Лицо Воланда пронзила гримаса ярости, от созерцания которой может повянуть даже трава.
- Я не Люцифер, - почти зарычал он. Люцифер - мой враг, и только полные метафизические идиоты, не отличающие право от лево, путают нас. Впрочем, Вам, старому совковому атеисту, этого не понять...
Из-под дорогущей шубы профессора сверкнули два горящих зеленых глаза и показалась черная кошачья морда, но тут же спряталась обратно, наверное испугавшись мороза.
- Простите пожалуйста. Значит, в дорогу, на Небо?! - спросил Ефим Абрамович, понимая, что его никчемная жизнь закончилась, и даже не удивившись этому. “Когда-нибудь это все равно должно было бы случиться. А они там знают все наперед, и про нашу жизнь в произведении сказано: “Подумаешь, бином Ньютона!”, - без сожаления думал литератор. Говорить больше было не о чем. Ефим Абрамович вопросительно взглянул на своего проводника, мол, что дальше?
- Огонь! - страшно закричал Воланд. - Огонь, с которого все началось!!!

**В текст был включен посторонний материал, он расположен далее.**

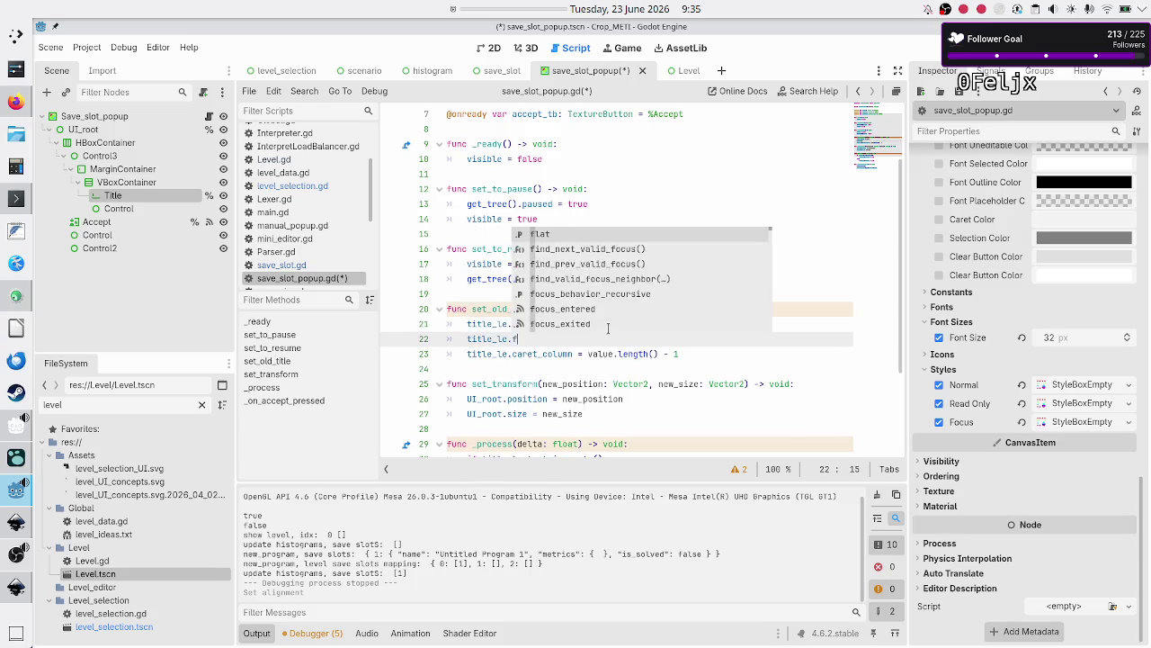
text(ont_si)
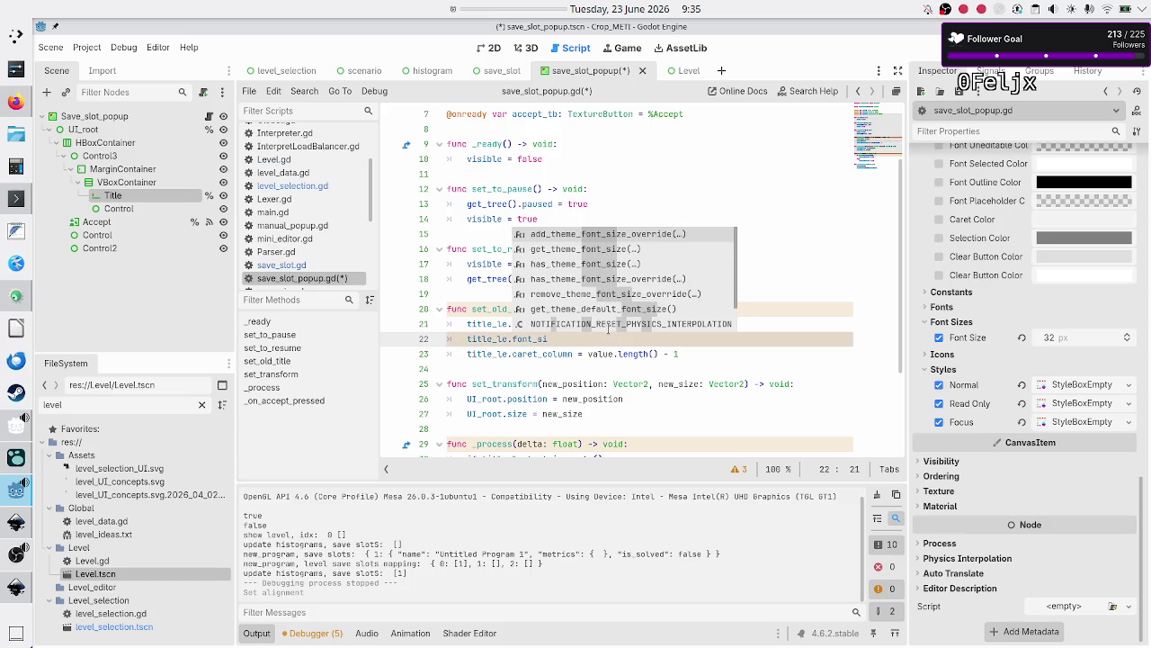
key(Escape)
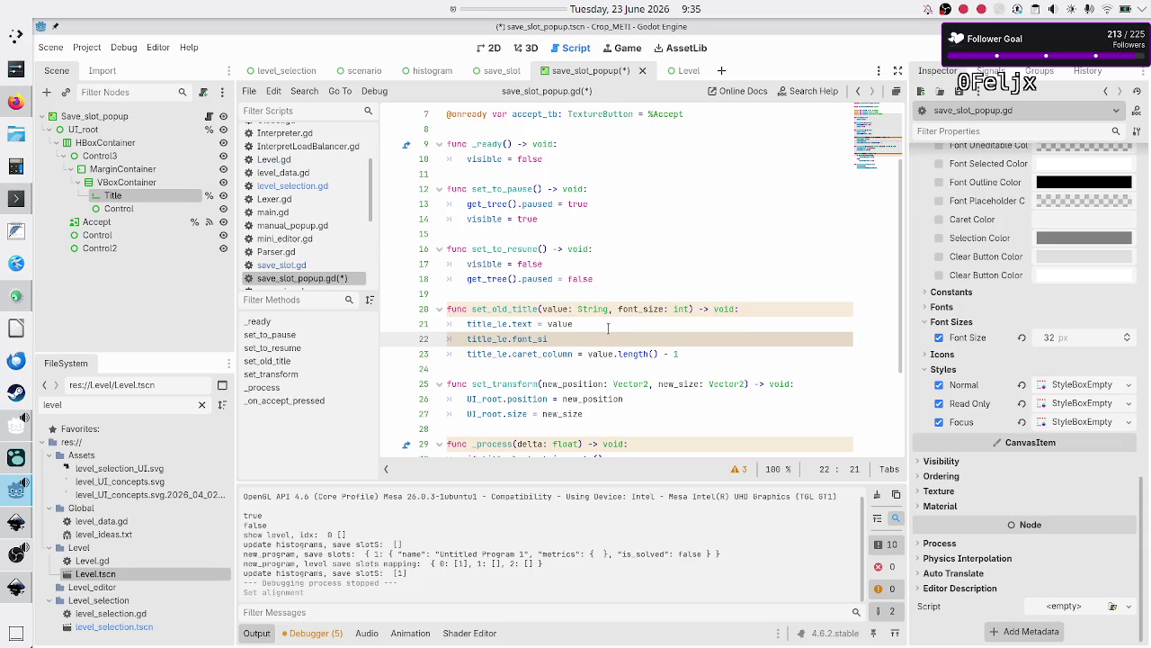
scroll(982, 353, up, 3)
scroll(982, 353, up, 2)
scroll(982, 353, down, 2)
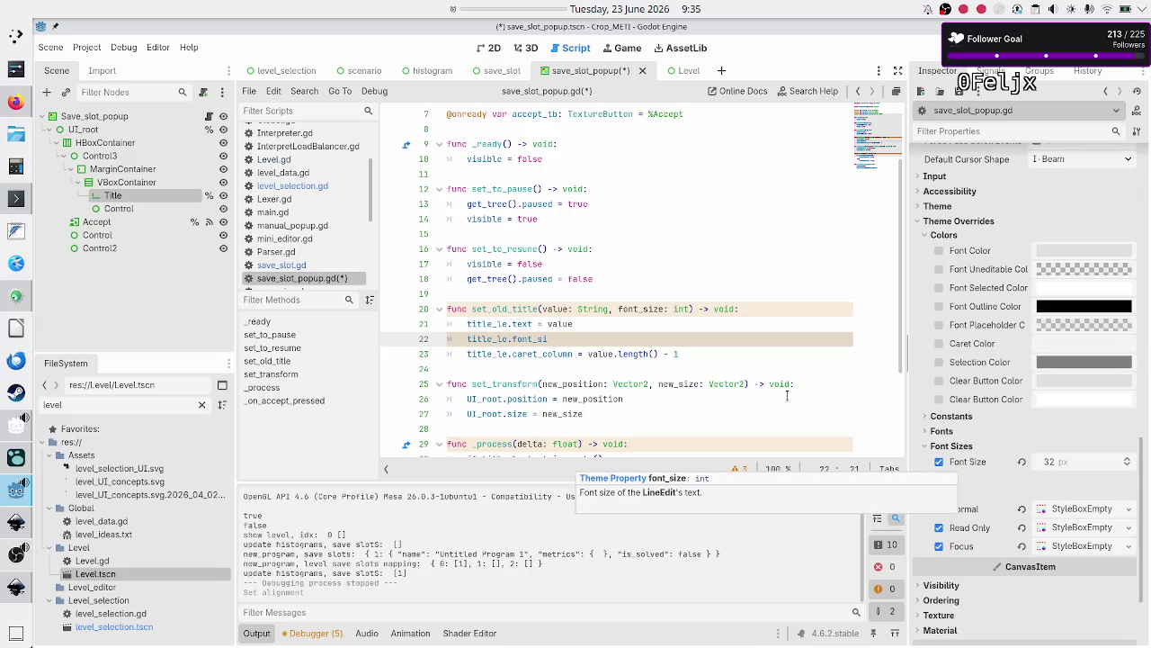
key(BackSpace)
key(BackSpace)
key(BackSpace)
key(BackSpace)
key(BackSpace)
key(BackSpace)
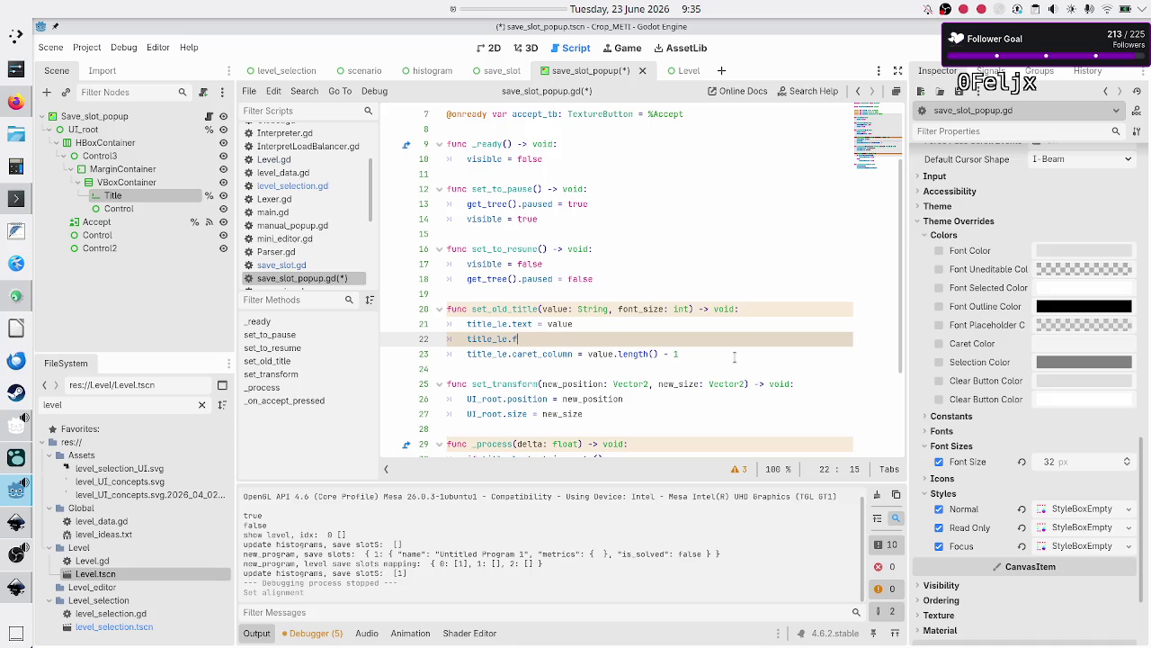
Complete title_le.add_theme_font_size_override("font_size", font_size) and save save_slot_popup.gd
text(add_theme)
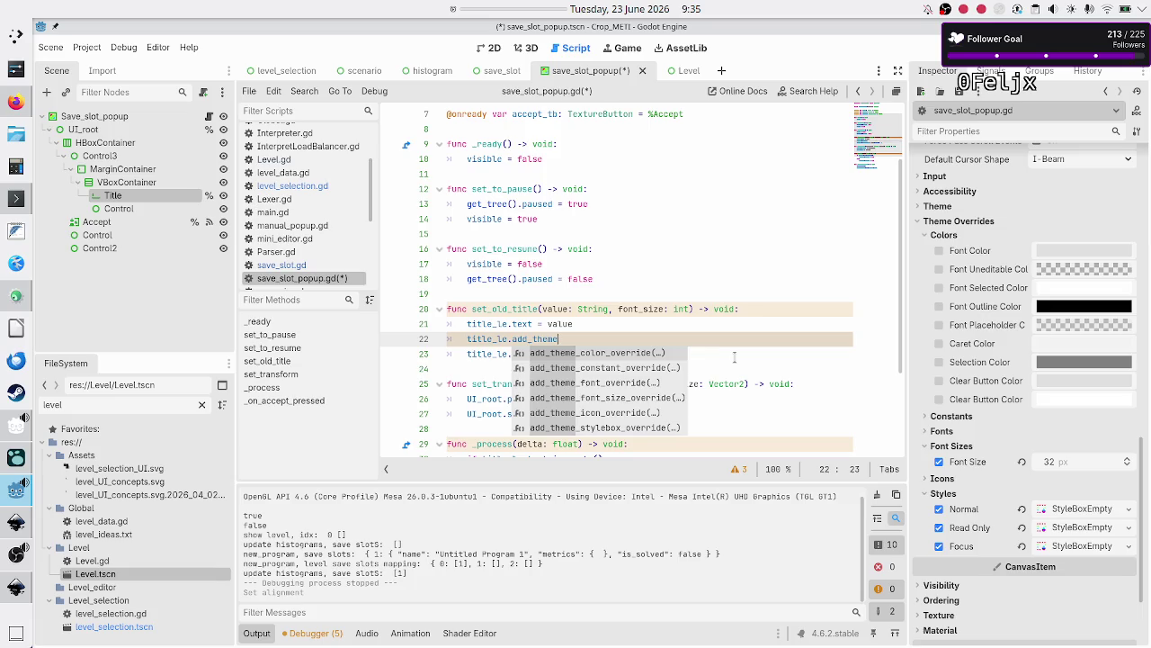
key(Down)
key(Down)
key(Down)
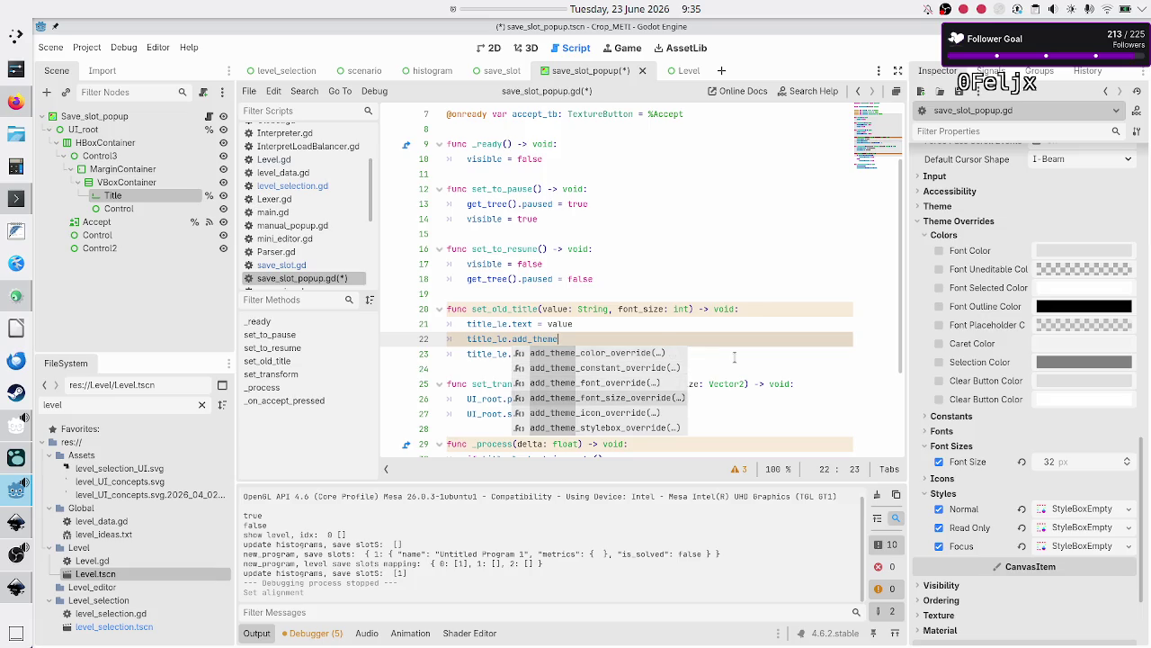
key(Return)
key(Return)
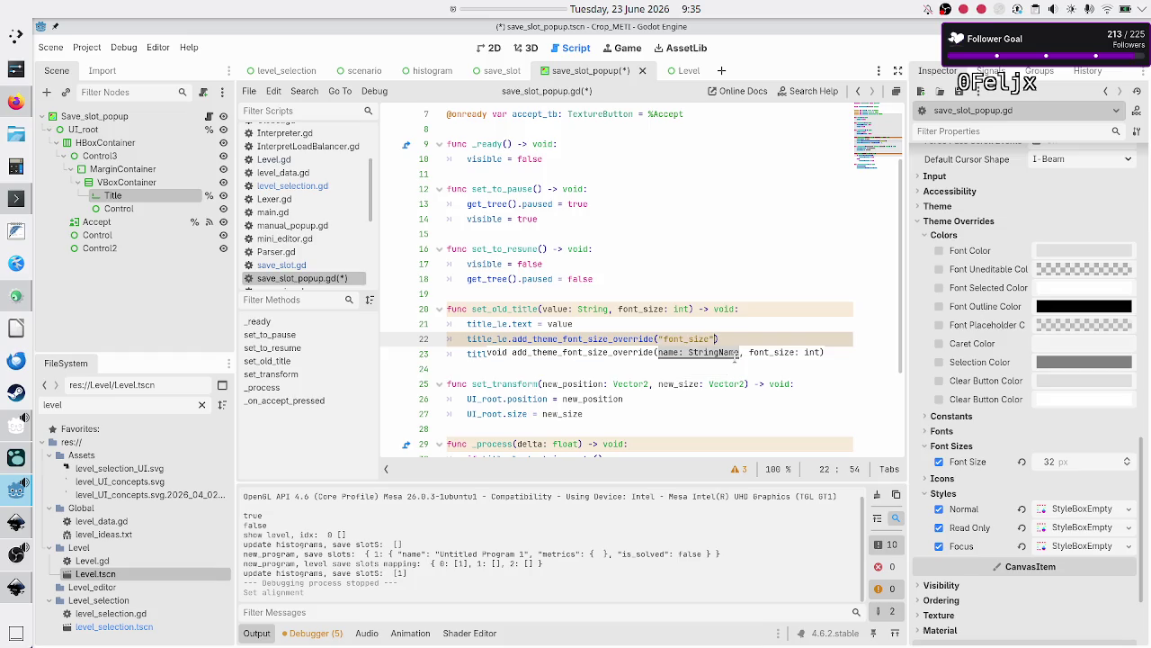
text(, )
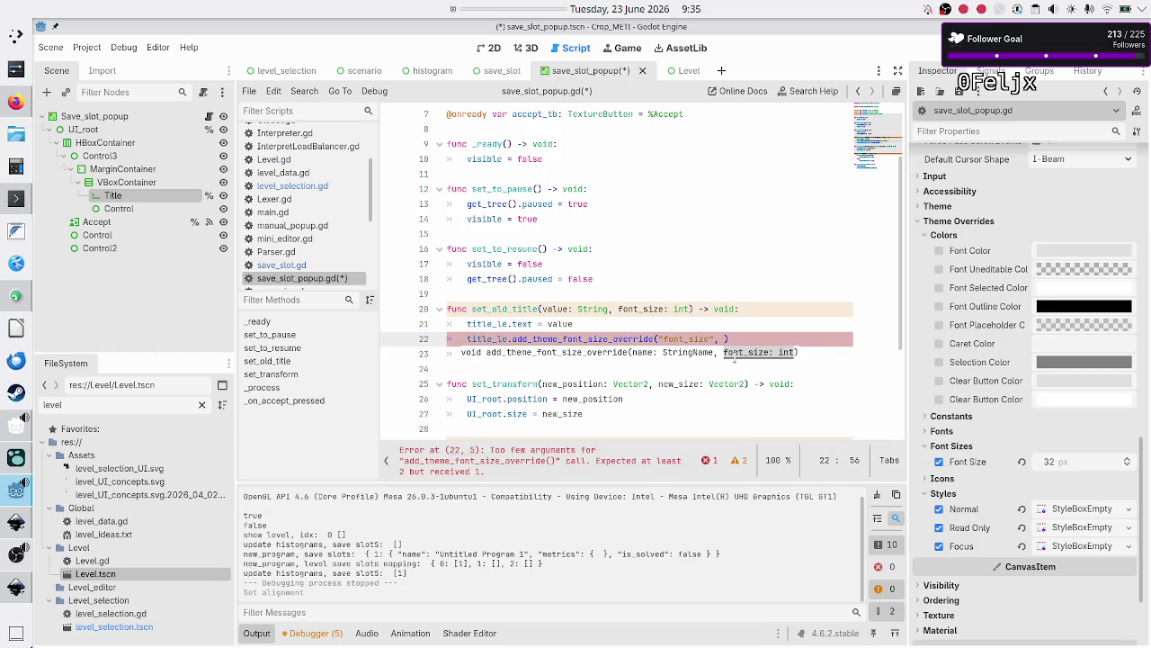
text(font)
key(Return)
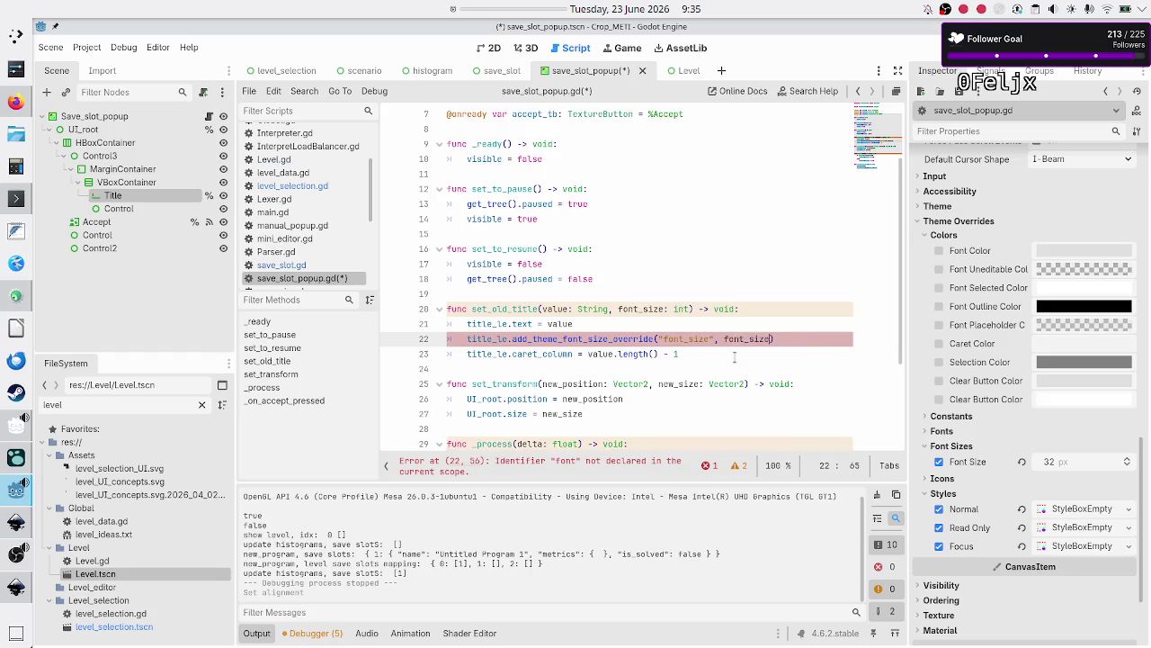
key(Right)
key(ctrl+s)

Послышался ужасающий грохот и черное зимнее небо окрасилось заревом. В ответ школьное здание ответило огненными отблесками из всех окон. Языки пламени поглотили все вокруг, и тут Ефим заметил, что летит. Внизу расстилались бесконечные белые просторы, расцвеченные кое-где озерцами огней, а над головой уныло мерцали созвездия. “Прямо как у Булгакова”, - пронеслось в голове бывшего литератора. Полет становился все быстрее и быстрее, и тело стало отставать, слезая с некоего внутреннего стержня, как дрянное пальто с вешалки. “-А-а-а”, - заорал он и заметил, как то, что некогда было Ефимом Абрамовичем вконец сползло с него, потерявшись в заснеженных просторах. И тут начались смутные сомнения: “Может, я что-то не так понял? А не мог ли он меня обмануть, ведь православные не зря, наверное, считают дьявола “отцом лжи”? А если все не так, все по другому? Может, и в романе “Мастер и Маргарита” это черное существо появилось только благодаря людям, которые погрязли в своих житейских делах и забыли о том, что надо идти к Богу, пусть даже вопреки “судьбе”, которая подчас оказывается просто иллюзией? А Мастер? Но его Евангелие противоречит библейским, особенно - Иоанну именно в этих вопросах, и сын священника Булгаков это отлично понимал! Может, не награжден он оказался, а наказан, и наказание настигло его именно от той сущности, которую он и вызвал своим произведением - от Воланда? И тогда правильно, что наказан он жестче, чем простые обыватели - ведь Мастер не просто грешил, а своим трудом соблазнял на грех фатализма других! Ничего там не сказано о том, куда они отправились, но чую я, что не в доброе место! И я теперь лечу туда же?! Не хочу-у-у!!!”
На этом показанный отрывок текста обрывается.